Nice analysis! It would be great to try to figure out what’s causing the performance degradation and improve it. Getting to 6.8k connections without degradation is a good start.

@quinnj seems pretty close to figuring that out :wink:

https://github.com/JuliaWeb/HTTP.jl/pull/301#issuecomment-424346563

It’s not multi-threaded, nor does it support any kind of multi-threading at the moment, due to Julia’s limited multi-threading abilities. It does, however, support multi-core serving, so multiple julia processes can all listen on the same port and process requests simultaneously (via the reuseaddr=true keyword argument, currently limited to unix systems).

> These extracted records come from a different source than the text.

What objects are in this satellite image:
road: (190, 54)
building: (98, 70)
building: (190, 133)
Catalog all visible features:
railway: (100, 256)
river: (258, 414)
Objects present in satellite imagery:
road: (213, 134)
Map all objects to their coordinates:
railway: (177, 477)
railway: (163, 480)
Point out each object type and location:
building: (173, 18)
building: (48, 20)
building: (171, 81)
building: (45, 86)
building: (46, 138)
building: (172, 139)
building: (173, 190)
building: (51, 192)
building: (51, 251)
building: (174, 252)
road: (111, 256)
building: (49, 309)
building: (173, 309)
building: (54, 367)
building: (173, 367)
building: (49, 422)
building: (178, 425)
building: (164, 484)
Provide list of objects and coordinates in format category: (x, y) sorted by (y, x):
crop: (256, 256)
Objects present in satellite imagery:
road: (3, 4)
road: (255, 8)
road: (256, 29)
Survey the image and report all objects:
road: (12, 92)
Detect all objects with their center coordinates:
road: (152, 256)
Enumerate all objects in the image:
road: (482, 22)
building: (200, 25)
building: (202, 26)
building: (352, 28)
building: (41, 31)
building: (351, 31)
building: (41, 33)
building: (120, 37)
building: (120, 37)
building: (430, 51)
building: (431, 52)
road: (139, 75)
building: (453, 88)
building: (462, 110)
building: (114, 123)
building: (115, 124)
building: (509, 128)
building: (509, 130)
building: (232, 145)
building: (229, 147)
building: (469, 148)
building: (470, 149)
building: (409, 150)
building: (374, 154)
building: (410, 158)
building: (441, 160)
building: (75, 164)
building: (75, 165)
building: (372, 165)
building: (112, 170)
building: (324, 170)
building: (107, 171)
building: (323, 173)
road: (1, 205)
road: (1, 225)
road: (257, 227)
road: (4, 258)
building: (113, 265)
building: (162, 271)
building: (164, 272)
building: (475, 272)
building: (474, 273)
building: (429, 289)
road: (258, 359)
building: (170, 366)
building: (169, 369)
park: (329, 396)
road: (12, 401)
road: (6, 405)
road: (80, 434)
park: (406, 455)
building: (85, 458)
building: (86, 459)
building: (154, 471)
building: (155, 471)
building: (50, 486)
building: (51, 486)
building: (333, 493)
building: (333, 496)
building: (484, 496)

An exciting PR to watch is WIP: parallel task runtime by kpamnany · Pull Request #22631 · JuliaLang/julia · GitHub, which will allow Julia’s native Tasks to run concurrently through the use of threads. It’s not entirely clear how the resulting interaction w/ IO (via libuv’s event loop) will play out, but hopefully this would allow automatic better concurrency since HTTP.jl already handles each incoming request in an @async block.

2 Likes

So if we start 4 services on 4 cores with reuseaddr=true (or load balancer) the a least in theory we get 6.8K * 4 = 27.2K? Sounds good to me :slight_smile:

True, sending in a static page doesn’t do much. The intention is to test Julia as a forwarding web server and compare it to popular alternatives out there so that anyone who wants a web front end to something that is already written in Julia need not bother with a non Julia server. Well, at least until it hits 5k concurrent connections.

ImreSamu
Thanks for the link!
Have added to my todo list.

1 Like

The current Julia model is to multiplex m tasks on 1 thread (m x 1 model). I have my hopes pinned on 22631 that will bring in (apart from the parfor interface) an m x n model.

The @async is simply a way to get back the Julia prompt :slight_smile:. I think HTTP.server.serve() internally spawns a task for each connection, and if I’m not wrong HttpServer.jl does the same.